Quality-control points to confirm

  1. Fabric GSM should be tested on incoming bulk fabric and, where practical, checked from finished bag panels, with the target, tolerance, and test approach stated in the purchase order.
  2. Finished size tolerance should be defined separately for width, height, gusset depth, top hem width, handle width, and handle drop because canvas bulk can affect each dimension differently.
  3. Finished bag weight per piece should be spot checked against the approved pre-production sample when premium hand feel, freight estimates, or material cost assumptions are tied to fabric weight.
  4. Top hem width, handle insertion depth, reinforcement box size, stitch pattern, and thread color should match the approved sample within written tolerance.

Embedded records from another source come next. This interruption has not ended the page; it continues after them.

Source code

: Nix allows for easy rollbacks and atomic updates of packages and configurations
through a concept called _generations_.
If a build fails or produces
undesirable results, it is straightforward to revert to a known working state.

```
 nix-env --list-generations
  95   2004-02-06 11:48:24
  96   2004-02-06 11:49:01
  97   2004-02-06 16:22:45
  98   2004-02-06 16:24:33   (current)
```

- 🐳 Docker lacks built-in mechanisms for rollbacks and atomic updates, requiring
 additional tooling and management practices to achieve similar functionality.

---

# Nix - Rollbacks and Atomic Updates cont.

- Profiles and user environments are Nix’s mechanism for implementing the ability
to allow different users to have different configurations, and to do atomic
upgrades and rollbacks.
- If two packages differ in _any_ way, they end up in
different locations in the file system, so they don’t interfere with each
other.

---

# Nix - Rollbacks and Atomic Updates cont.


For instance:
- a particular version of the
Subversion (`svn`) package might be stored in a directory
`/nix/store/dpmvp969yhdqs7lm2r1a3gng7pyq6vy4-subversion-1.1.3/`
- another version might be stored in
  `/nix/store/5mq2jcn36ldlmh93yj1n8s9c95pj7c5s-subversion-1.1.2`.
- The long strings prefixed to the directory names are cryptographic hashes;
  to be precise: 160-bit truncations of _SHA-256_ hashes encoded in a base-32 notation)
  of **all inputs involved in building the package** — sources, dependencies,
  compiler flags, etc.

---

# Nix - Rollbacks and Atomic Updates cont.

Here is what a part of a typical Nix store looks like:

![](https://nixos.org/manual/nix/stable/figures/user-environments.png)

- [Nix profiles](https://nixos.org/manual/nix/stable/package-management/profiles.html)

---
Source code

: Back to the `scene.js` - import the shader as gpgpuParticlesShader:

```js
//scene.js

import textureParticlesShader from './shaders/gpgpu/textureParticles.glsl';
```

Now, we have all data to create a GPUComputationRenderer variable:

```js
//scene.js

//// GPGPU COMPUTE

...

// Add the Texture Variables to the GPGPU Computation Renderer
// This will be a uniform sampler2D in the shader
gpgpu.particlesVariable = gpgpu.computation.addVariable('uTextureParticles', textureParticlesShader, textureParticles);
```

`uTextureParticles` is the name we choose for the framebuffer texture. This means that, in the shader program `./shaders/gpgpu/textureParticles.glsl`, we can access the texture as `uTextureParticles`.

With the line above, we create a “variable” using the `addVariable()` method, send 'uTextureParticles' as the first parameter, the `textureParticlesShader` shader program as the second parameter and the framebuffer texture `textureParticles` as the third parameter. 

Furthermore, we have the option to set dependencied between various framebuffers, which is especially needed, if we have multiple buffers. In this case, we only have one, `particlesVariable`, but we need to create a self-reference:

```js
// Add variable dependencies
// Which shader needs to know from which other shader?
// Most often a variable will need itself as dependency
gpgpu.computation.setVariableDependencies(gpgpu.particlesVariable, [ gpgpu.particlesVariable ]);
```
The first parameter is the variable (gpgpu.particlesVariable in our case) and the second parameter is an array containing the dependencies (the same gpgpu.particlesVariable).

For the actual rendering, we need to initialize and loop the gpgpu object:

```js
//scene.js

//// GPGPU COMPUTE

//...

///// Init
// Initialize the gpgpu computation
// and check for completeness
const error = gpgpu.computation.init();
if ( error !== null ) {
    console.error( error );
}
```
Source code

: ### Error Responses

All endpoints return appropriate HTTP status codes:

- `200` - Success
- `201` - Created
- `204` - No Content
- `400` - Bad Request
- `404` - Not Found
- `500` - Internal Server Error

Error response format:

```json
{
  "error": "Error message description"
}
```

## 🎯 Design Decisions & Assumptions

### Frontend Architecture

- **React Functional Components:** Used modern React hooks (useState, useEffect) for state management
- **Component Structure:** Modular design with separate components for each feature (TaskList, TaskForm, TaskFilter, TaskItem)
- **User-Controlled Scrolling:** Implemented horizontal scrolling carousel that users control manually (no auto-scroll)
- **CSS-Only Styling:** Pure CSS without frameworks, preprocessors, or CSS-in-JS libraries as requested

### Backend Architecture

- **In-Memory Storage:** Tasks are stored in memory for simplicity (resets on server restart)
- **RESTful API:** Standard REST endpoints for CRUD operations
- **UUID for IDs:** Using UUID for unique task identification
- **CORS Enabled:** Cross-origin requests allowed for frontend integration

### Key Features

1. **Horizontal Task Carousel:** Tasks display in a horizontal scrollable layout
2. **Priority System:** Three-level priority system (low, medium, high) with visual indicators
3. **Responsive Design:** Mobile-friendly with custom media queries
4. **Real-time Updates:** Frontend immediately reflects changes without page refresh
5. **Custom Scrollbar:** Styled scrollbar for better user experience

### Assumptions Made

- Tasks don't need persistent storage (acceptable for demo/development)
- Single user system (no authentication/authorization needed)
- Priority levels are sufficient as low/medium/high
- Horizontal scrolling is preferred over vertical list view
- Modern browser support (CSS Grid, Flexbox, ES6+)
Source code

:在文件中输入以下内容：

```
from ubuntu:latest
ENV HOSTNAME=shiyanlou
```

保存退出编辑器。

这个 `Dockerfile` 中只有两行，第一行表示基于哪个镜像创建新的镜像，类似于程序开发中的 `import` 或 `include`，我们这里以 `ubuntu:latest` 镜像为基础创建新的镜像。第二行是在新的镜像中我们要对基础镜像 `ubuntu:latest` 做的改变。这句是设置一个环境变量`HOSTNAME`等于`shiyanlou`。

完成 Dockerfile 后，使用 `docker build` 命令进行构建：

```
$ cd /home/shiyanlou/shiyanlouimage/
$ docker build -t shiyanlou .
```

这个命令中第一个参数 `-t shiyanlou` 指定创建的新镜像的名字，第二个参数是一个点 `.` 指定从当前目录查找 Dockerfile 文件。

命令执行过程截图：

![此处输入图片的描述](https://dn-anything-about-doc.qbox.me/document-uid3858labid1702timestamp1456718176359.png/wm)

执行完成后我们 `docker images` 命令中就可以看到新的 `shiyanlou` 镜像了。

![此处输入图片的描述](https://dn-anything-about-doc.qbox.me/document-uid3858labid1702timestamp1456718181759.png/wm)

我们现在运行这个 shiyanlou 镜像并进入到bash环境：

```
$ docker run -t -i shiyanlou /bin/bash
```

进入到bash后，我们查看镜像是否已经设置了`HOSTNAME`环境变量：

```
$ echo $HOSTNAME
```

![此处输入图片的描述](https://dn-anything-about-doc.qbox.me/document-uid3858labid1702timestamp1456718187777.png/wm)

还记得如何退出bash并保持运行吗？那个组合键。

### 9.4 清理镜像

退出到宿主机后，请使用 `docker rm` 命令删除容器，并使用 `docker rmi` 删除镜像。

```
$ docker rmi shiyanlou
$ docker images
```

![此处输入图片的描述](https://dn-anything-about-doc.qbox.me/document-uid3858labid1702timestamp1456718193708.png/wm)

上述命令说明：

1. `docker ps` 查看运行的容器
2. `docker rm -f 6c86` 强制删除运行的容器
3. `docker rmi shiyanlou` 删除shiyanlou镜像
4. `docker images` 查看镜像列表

  5. Handle pull strength should be checked through a practical load test or agreed factory method, especially for grocery totes expected to carry heavier contents.
  6. Stitch density should be visually consistent and measurable, with no skipped stitches, broken threads, open seams, weak back-tacks, loose thread tails, or needle damage at stress points.
  7. Side seams and gusset seams should be inspected inside and outside for seam allowance, raw-edge exposure, puckering, holes, twisting, and uneven binding if binding is specified.
  8. Print position should be checked against a measurement grid from the top edge and side seams, not judged by eye only.
  9. Print color, opacity, edge sharpness, registration, and hand feel should be compared against the approved strike-off on the same fabric base and same print method.
  10. Print durability should be checked for rubbing, cracking, tackiness, odor, offset, and adhesion problems after normal handling and packing simulation.